I just fixed the seal on my sunroof cause it leaked years ago, and I haven't had a problem until we got all this rain. I went to the store to get glue to fix it, and somebody in the store came up to me and asked if I fell in a pool or river or something. I was soaked cause it was like niagra falls or waterfall. Sort of like the commercials for drunk drivers where the bear pours up the care from somewhere. That is another reason for me driving like that to see how well the sunroof was, but I don't know if it was leaking or if I was getting hit with sweat cause I was sweating from putting up a tarp so I could glue my sunroof, and glueing it, and then taking the tarp back down.


----------



## carsey

*Re: people tailgating what to do?*

Well, ill give my 4 options for tail gators.

1. Drop a gear and floor it. Not the best of options if you go over the speed limit
2. Put it in neutral and roll to a stop.
3. Slam on the brakes. Here in the UK its their fault if anyone goes into the back of you.
4. Slow the car down with the handbrake. They will soon think whats happening when you slow down without brake lights.


----------



## amdfanboy

*Re: people tailgating what to do?*

I like all of those options, but the 3rd one I think would be my fault over here in the US.


----------



## Wrench97

*Re: people tailgating what to do?*



amdfanboy said:


> I like all of those options, but the 3rd one I think would be my fault over here in the US.


Unless of course you saw a poor defenseless Kitty cat run out in front of you  Aggressive driving is becoming a hot topic and you are supposed to be in control of your vehicle even here in the states so if you rear end somebody it's your fault regardless, Civil action is another story that often defies common sense.


----------



## MMZ

*Re: people tailgating what to do?*

another question would be what city are you in? like in NYC, everybody tailgates and honks their horn repeatedly.


----------



## amdfanboy

*Re: people tailgating what to do?*

I am always in control. I live in Canton, OH.


----------



## manc39

*Re: people tailgating what to do?*

If you're doing 40 in a 45 people will catch up and a few will tailgate. You're holding them up and they will see that as unacceptable. They're thinking, "why can't this person just do the speed limit, it's only an extra 5mph and it's perfectly safe in the current conditions to do so". So they may get angry and get a bit too close, perhaps looking for an opportunity to pass.

You can either: 
Speed up to 45. 
Ignore them, it won't bother you anyway as long as both of you are anticipating the road ahead.
Pull over and let them go.


----------



## Aus_Karlos

I know its solved but anyway..
Slam ya breaks on, if they hit you its their fault that they where too close and their insurance has to pay out damages.. XD


----------



## Volt-Schwibe

you could also go buy one of those little 5$ fake cameras, and stick it in your back window, pointed towards the wouldbe tailgater, and then find a "smile, you're on camera" sticker to put next to it.

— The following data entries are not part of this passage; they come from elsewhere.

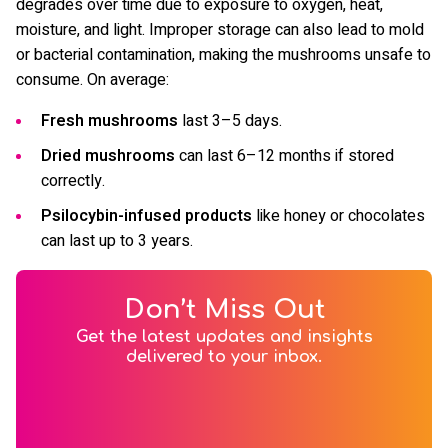
degrades over time due to exposure to oxygen, heat,
moisture, and light. Improper storage can also lead to mold
or bacterial contamination, making the mushrooms unsafe to
consume. On average:
Fresh mushrooms
last 3–5 days.
Dried mushrooms
can last 6–12 months if stored
correctly.
Psilocybin-infused products
like honey or chocolates
can last up to 3 years.
Don’t Miss Out
Get the latest updates and insights
delivered to your inbox.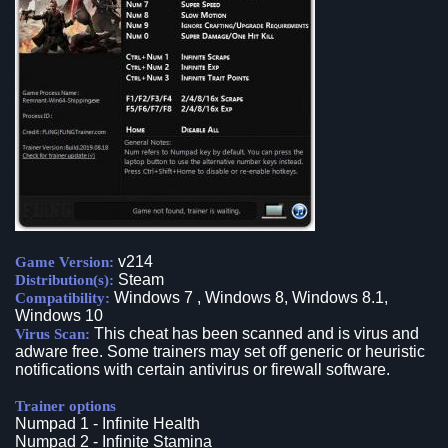
v214
Game Version:
Steam
Distribution(s):
Windows 7 , Windows 8, Windows 8.1,
Compatibility:
Windows 10
This cheat has been scanned and is virus and
Virus Scan:
adware free. Some trainers may set off generic or heuristic
notifications with certain antivirus or firewall software.
Trainer options
Numpad 1 - Infinite Health
Numpad 2 - Infinite Stamina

you'll find noone likes to be filmed, they will stay plenty far back.


----------



## MMZ

Aus_Karlos said:


> I know its solved but anyway..
> Slam ya breaks on, if they hit you its their fault that they where too close and their insurance has to pay out damages.. XD


man that's asking for full blown road rage. some old guy did this **** in his POS minivan and i'm in a high performance car with good brakes, handling, power, etc. so stopping or moving out of the way in time wasn't a problem. 

i'm not going to risk my car vs. his $500 clunker by playing roadwarrior with him, but i did follow him and got out and had a nice talk with him when he was stopped at a light. also, it does take a tremendous amount of discipline to purposely stand on your brakes to get hit like this. 

a long time ago, one guy on a newsgroups was talking about how he pulls the E-Brake really hard and it also smoked a lot in his POS car to scare off tailgaters. this also didn't trip off the brake lights, so the tailgater would be scared ****less due to having no warnings of his car suddenly stopping. he also described his car make, etc. 

funny thing is, i ran into him. not knowing at first, but he was blocking the left lane of a 4 lane highway, doing the limit. so i tailgated him and honked my horn. he pulled the E-brake and i saw the smoke show...this instantly made me suspect that this was the same guy from the NG. this was when i was young and much more wreckless. so i ****ed with him for the next 2-3 miles. 

in a bad area, this is like asking for big time escalation. in Texas, you can probably get rightfully shot based on their "Castle Doctrine" which could extend to their moving vehicle.


----------



## Flatliner

here's what my brother does: if somebody's going slow in front of him, or if he's being tailgated. he'll slow down, and keep slowing down, all the way to a complete stop if he has to. as soon as they try to go around, he'll speed up and not let them pass. they get behind him again, he will repeat over and over and over. he has a car fast enough to do it, so that's how he gets away with it. usually i hide my face when i'm with him though.


----------